PAGE EXTRACT:
==*==

Short‐term railway passenger demand forecast using improved Wasserstein generative adversarial nets and web search terms
Author(s) -
Feng Fenling,
Zhang Jiaqi,
Liu Chengguang,
Li Wan,
Jiang Qiwei
Publication year - 2021
Publication title -
iet intelligent transport systems
Language(s) - English
Resource type - Journals
SCImago Journal Rank - 0.579
H-Index - 45
eISSN - 1751-9578
pISSN - 1751-956X
DOI - 10.1049/itr2.12036
Subject(s) - adaptability , computer science , demand forecasting , generative model , data mining , generative grammar , engineering , artificial intelligence , operations research , ecology , biology
Accurately predicting railway passenger demand is conducive for managers to quickly adjust strategies. It is time‐consuming and expensive to collect large‐scale traffic data. With the digitization of railway tickets, a large amount of user data has been accumulated. We propose a method to predict railway passenger demand using web search terms data. In order to improve the prediction accuracy, we improved Wasserstein Generative Adversarial Nets (WGAN), which were good at generating and identifying data, by adding a predictor and supervised learning adversarial training to predict railway passenger demand. The improved WGAN could generate virtual data to expand real data, and use parallel data to predict railway passenger demand. We used search times of web search terms on different devices as training data to predict railway passenger demand in Beijing. The results show that the change in demand for railway passenger lags behind the change in the data of web search terms by one month. It is suitable for forecasting in advance. Compared with other forecasting methods, the improved WGAN performance is better, and the mean absolute percentage error is 1.98%. Because it can use mixed data for training and prediction, it has stronger adaptability when data scale decreases.

==*==

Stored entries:
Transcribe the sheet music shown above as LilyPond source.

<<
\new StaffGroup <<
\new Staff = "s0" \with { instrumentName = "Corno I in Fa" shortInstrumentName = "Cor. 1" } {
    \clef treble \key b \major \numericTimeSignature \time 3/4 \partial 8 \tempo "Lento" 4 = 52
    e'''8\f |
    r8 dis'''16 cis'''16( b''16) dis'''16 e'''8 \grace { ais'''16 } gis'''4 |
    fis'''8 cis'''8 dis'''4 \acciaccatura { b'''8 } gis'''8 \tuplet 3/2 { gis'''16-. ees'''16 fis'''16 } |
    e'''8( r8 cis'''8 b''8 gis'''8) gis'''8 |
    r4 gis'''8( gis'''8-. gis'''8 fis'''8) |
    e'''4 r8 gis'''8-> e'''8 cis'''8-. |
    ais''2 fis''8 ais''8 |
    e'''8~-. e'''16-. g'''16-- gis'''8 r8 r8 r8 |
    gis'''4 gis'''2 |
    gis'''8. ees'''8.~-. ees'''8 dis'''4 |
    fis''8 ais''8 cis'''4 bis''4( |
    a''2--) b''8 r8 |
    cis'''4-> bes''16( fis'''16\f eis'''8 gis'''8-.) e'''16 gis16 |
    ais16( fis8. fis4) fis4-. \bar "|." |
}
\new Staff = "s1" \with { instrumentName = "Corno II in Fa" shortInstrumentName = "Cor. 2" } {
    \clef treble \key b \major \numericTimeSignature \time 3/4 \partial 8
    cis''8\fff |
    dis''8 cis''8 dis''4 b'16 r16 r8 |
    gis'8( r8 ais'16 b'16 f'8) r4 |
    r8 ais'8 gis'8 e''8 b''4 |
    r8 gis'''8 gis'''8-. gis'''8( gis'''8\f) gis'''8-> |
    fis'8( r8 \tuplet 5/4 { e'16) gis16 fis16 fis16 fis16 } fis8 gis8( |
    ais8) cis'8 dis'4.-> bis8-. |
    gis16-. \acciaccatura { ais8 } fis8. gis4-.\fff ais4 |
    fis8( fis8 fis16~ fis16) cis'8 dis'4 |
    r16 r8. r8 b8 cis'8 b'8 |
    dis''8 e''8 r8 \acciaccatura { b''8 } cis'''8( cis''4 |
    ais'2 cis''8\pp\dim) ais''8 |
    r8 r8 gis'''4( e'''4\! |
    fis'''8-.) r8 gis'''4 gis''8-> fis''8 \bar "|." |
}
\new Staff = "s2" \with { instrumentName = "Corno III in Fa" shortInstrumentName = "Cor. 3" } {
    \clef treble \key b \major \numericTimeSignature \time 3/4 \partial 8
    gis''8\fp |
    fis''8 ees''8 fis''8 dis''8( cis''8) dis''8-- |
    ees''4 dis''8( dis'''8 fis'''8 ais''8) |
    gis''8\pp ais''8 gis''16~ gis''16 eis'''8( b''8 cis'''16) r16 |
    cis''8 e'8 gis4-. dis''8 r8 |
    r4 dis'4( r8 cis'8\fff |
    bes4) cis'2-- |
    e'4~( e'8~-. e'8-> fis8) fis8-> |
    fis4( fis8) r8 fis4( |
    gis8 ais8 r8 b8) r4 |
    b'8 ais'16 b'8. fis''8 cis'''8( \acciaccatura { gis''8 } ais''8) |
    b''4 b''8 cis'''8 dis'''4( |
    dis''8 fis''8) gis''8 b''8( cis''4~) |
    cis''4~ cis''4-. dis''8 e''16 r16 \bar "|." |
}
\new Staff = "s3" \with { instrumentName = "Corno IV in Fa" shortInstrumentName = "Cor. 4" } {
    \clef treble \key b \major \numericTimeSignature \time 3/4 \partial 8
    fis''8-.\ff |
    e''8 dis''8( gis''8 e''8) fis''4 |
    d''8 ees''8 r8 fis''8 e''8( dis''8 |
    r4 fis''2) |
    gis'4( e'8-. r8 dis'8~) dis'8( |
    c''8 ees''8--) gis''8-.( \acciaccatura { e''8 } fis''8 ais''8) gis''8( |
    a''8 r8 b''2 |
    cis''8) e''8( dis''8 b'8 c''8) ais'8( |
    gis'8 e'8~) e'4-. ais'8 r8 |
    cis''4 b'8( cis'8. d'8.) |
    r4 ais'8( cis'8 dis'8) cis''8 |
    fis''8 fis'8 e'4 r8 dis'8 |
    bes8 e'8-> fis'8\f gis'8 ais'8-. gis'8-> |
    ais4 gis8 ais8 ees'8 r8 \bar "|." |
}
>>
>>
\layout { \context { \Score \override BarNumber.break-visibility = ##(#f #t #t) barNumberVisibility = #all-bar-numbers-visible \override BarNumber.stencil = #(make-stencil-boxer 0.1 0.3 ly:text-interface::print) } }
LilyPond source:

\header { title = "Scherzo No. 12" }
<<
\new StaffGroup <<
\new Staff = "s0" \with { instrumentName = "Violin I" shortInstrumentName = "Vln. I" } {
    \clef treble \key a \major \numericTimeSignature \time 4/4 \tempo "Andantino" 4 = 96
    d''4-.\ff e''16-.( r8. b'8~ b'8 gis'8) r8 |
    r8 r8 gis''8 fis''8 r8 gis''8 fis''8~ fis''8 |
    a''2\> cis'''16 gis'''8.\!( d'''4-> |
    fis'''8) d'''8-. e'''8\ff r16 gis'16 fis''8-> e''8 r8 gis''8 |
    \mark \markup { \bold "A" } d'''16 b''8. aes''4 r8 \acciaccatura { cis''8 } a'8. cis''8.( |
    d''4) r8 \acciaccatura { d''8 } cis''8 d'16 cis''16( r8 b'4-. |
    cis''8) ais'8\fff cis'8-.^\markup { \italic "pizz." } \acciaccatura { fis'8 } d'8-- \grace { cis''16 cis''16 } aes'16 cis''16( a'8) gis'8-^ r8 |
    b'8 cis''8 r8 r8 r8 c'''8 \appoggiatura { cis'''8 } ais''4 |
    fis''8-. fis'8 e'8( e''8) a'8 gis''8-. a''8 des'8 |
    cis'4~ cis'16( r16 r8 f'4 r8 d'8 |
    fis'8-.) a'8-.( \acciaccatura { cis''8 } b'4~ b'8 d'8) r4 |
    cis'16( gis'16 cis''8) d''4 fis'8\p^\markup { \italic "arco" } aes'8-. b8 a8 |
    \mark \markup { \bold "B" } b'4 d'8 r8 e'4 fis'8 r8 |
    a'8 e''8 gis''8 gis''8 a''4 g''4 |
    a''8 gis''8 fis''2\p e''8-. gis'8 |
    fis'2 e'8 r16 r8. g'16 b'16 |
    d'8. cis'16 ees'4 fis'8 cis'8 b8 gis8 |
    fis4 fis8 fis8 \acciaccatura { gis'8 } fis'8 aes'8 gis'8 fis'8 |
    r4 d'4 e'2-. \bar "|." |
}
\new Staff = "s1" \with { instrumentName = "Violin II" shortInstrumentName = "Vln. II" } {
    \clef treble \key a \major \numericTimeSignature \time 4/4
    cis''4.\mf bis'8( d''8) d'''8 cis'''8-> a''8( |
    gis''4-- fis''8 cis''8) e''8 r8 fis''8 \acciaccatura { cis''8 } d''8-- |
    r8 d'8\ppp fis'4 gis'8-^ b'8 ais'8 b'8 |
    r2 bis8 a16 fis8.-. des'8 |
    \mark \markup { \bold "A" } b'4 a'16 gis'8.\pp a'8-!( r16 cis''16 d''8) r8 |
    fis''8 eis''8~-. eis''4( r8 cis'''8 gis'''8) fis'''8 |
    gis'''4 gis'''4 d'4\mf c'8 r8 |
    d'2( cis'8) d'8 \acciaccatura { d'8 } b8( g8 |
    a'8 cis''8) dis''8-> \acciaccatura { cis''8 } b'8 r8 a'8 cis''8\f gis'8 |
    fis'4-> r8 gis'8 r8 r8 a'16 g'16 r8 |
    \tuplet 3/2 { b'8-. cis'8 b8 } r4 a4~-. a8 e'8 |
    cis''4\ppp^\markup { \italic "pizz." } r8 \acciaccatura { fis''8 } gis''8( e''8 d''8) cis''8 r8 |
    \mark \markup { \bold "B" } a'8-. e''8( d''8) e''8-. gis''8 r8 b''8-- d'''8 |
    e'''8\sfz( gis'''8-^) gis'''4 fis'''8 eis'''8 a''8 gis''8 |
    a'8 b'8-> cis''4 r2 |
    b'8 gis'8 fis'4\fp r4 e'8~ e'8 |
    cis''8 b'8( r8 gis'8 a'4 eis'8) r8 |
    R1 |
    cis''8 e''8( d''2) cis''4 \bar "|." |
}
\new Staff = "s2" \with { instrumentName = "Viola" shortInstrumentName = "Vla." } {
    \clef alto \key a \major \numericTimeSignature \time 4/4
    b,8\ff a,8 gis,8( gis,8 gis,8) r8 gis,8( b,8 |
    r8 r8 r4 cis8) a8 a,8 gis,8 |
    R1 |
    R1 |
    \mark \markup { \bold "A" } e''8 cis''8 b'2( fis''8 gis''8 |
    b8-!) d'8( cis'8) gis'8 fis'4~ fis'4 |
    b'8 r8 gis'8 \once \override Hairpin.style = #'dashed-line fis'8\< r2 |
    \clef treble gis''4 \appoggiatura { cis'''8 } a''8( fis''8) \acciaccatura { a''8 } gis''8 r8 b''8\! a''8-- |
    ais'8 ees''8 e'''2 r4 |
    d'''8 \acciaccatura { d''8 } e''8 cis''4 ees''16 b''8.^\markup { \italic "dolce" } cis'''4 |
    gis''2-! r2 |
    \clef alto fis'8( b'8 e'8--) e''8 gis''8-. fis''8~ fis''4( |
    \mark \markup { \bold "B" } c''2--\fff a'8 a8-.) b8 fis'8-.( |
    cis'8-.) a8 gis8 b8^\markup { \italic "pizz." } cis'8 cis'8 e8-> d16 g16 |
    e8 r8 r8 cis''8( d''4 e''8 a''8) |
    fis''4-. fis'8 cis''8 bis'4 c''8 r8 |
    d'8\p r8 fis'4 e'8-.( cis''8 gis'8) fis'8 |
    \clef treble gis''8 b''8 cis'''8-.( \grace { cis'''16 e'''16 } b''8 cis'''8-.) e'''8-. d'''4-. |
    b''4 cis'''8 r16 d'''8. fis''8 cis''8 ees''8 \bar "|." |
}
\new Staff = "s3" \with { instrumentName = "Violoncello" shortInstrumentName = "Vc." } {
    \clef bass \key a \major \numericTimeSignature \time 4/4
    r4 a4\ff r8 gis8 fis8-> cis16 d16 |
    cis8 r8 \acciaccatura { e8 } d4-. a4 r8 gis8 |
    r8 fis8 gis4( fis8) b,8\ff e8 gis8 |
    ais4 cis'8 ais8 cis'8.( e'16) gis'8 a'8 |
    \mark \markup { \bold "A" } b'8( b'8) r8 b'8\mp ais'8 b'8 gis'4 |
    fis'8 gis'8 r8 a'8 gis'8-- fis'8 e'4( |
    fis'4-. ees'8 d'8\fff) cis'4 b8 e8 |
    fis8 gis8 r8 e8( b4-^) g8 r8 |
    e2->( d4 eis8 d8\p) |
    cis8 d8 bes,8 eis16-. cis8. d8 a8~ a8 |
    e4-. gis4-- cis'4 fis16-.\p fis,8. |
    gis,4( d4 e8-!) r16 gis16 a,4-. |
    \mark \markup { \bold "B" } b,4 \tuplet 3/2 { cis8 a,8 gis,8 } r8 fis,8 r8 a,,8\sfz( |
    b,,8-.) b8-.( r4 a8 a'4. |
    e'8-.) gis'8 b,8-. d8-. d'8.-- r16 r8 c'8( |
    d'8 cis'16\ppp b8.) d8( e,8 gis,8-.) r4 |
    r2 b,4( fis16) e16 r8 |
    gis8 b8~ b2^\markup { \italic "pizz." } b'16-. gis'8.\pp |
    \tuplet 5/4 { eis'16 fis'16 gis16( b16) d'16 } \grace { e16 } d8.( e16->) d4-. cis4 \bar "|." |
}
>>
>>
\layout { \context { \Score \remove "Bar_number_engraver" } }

==*==

ASSIGNMENT:
In the railway passenger demand forecasting page, by how much does the change in railway passenger demand lag behind the change in web search terms data?

TASK RESULT:
By one month.